Very disappointing. Seems an old history of the South. Still a lot of apologetic sympathetic tone toward slavery, the traitors of the CSA, and segregationists. Maybe I’ve just been radicalized but I don’t see much to celebrate or venerate in what we used to call the Old South, but a South we see now as not so old.
I appreciated the academic approach, even if it ended far too early. The most foundational events (the Civil War, Reconstruction, and Civil Rights Movement) are either mostly glossed over or completely left out. Maybe it was by design, as it did allow me to get a better idea of life in a more ordinary, day to day sense of the region, and I did like it.
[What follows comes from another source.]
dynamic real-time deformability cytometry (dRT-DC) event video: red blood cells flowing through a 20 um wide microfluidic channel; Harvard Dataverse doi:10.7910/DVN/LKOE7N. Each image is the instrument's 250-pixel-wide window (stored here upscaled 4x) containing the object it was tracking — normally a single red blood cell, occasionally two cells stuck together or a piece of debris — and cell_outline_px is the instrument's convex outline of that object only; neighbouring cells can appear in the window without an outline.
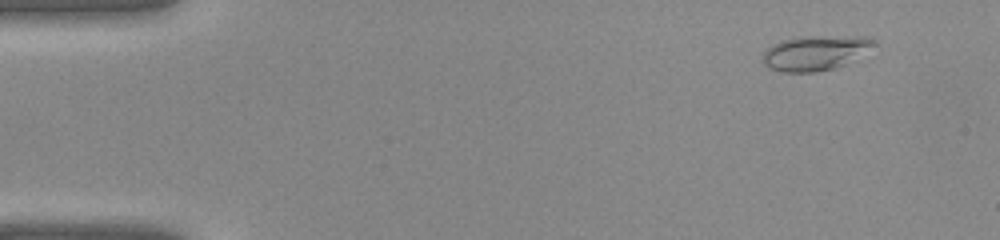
{"species": "common noctule bat (a hibernating species)", "species_latin": "Nyctalus noctula", "temperature_condition": "warm", "stored_images_in_passage": 39, "camera_frame_rate_fps": 3000, "um_per_image_px": 0.085, "animal": {"sex": "female", "body_mass_g": 22.0, "forearm_length_mm": 56.7}, "frame": {"image": 1, "passage_image": 2, "time_ms": 0.333, "image_size_px": [1000, 240], "cell_outline_px": [[880, 44], [844, 64], [832, 68], [812, 72], [780, 72], [764, 64], [764, 52], [768, 48], [784, 40], [800, 36], [864, 36]], "centroid_in_image_um": [69.34, 4.48], "position_along_channel_um": 15.7, "area_um2": 22.2}}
Just found the title to be a bit misleading.
Having lived my whole life in the "north" I wanted to get a perspective of the history of the south and this course did an excellent job of delivering just that.
I was looking for a solid chronological history of the South up past Reconstruction. This course is pretty much exactly what I was looking for.
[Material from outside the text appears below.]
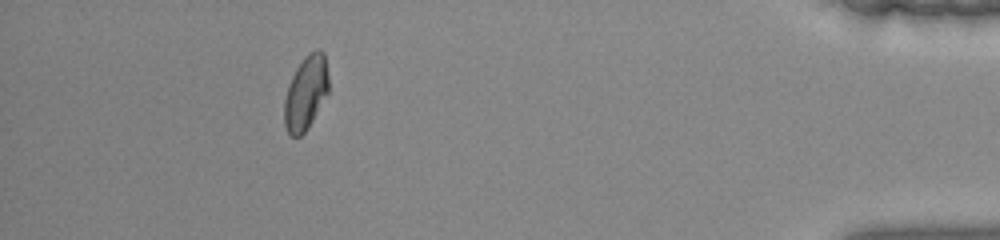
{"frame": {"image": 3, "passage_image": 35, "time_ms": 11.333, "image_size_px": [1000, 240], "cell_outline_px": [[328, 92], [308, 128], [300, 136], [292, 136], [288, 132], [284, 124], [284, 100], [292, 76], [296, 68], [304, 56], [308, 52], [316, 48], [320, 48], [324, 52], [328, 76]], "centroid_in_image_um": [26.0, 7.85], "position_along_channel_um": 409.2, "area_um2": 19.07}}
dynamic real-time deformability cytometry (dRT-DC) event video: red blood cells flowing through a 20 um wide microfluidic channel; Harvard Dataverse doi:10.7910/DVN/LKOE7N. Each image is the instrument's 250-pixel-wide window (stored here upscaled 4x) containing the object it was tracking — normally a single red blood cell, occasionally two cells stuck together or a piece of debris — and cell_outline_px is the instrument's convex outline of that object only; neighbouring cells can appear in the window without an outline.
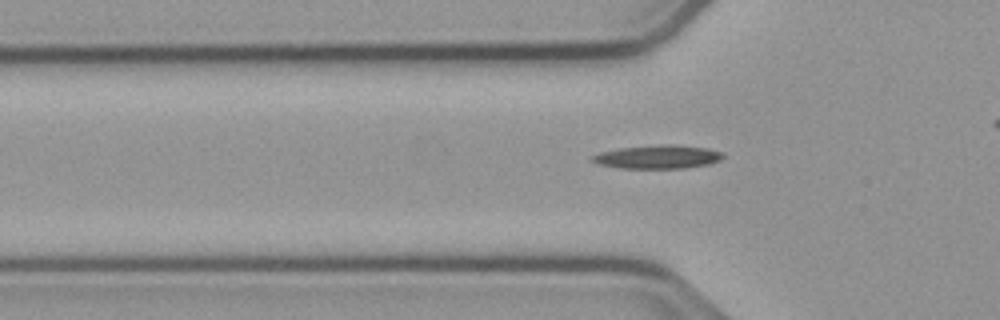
{"species": "common noctule bat (a hibernating species)", "species_latin": "Nyctalus noctula", "temperature_condition": "cold", "stored_images_in_passage": 7, "camera_frame_rate_fps": 3000, "um_per_image_px": 0.085, "animal": {"sex": "male", "body_mass_g": 23.1, "forearm_length_mm": 52.7}, "frame": {"image": 1, "passage_image": 5, "time_ms": 1.333, "image_size_px": [1000, 320], "cell_outline_px": [[724, 156], [720, 160], [708, 164], [684, 168], [620, 168], [600, 164], [588, 160], [592, 156], [600, 152], [620, 148], [668, 144], [672, 144], [708, 148], [720, 152]], "centroid_in_image_um": [55.89, 13.33], "position_along_channel_um": 69.9, "area_um2": 17.74}}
The one element of Southern history I wish it had gone into further — the one I am looking for everywhere but can’t really find — is an explanation of why individual white families kept moving west in the South from 1820 to 1860. The reason for going west in the first place is clear — and is mentioned in this course. They wanted more land and better opportunities to farm prosperously. But so many families, sometimes entire little communities, would pick up and move further west just a few years after having already settled in a new spot.
Moving was really hard back then. There were no moving vans or interstate highways or real estate agents to sell you a nice prepackaged home. I wish I could find one historian who would go more deeply into this fact and explain what compelled so many people to completely uproot themselves four, five, or six times during their lives. And where were they settling that made this possible? Surely they wouldn’t have been able to pull it off if each time they arrived at a new location they had to clear the woods by themselves and build a house by themselves. Or am I wrong? Is that actually what they did? Or were they moving into houses and cleared lands left by the First Americans who had been run off? This was the time period of the Trail of Tears, after all. Or were they doing some combination of the two?
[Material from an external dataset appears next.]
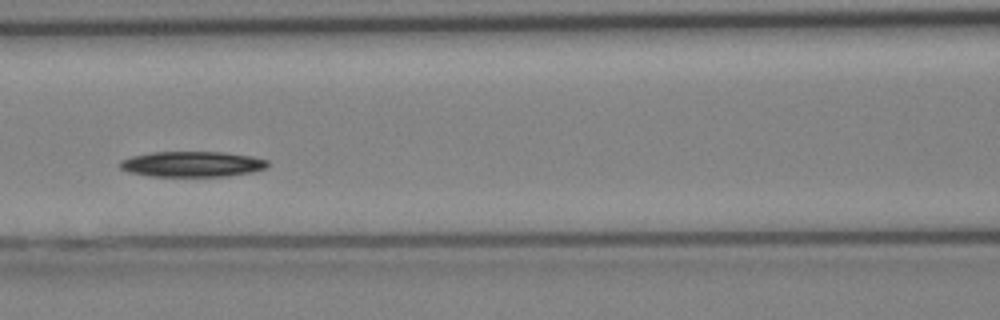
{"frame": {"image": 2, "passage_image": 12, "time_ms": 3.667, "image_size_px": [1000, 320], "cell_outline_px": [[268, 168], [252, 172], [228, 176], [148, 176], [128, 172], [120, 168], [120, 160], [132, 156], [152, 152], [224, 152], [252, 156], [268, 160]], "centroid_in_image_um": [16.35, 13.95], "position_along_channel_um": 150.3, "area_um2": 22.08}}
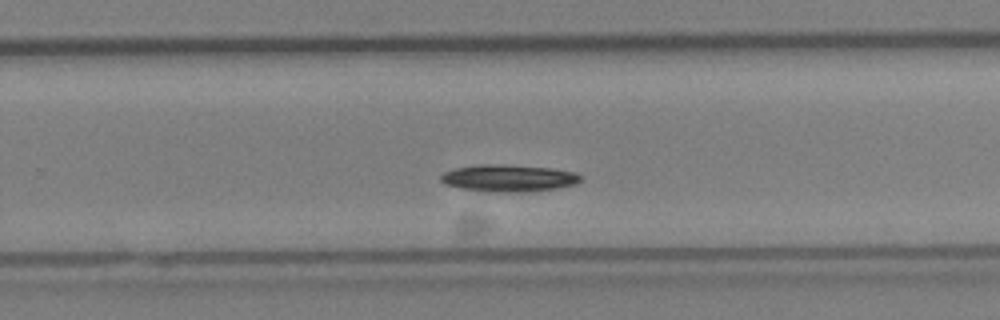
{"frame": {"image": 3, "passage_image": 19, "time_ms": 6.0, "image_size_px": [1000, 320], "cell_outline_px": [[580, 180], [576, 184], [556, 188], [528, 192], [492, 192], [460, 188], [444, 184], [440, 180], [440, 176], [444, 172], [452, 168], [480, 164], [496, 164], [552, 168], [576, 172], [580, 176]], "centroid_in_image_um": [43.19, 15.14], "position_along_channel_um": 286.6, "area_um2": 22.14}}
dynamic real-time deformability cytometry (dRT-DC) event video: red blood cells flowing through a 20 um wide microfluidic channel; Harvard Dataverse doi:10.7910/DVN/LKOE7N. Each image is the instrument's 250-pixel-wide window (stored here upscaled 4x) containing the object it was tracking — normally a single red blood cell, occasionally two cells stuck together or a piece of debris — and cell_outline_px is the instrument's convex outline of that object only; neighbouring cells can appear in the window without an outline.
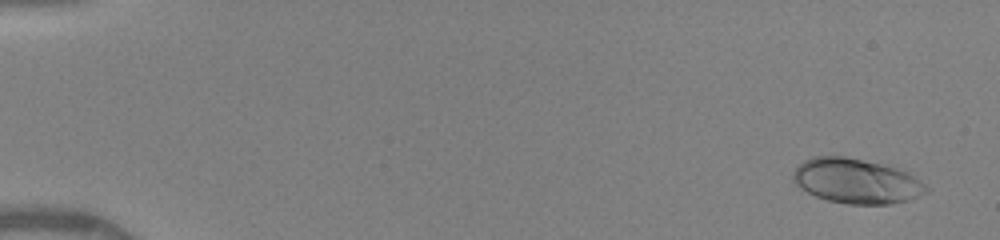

There is one fact related to this question that WAS included in this course, and which I was very grateful to discover. In my census record research following individuals across the South, I would often discover my subjects to be living nearby individuals and families who they had also lived nearby a decade or two before, in an entirely different state. That discovery — that entire little communities were moving together — surprised me at first. But Dr. Ayers points out in this course the immense economic value of and individual’s reputation. So much of life in the South at that time was built on credit. Farmers didn’t have money to pay for things each year until the crops came in, so it was imperative to receive credit so they could buy necessities before the money arrived. It took years to build up a good reputation that provided good credit. So the fact that entire communities tended to move together makes sense. Everyone would need other people around them who trusted them and could vouch for their integrity.
Anyway, this was a well done and useful course. I hIghly recommend it.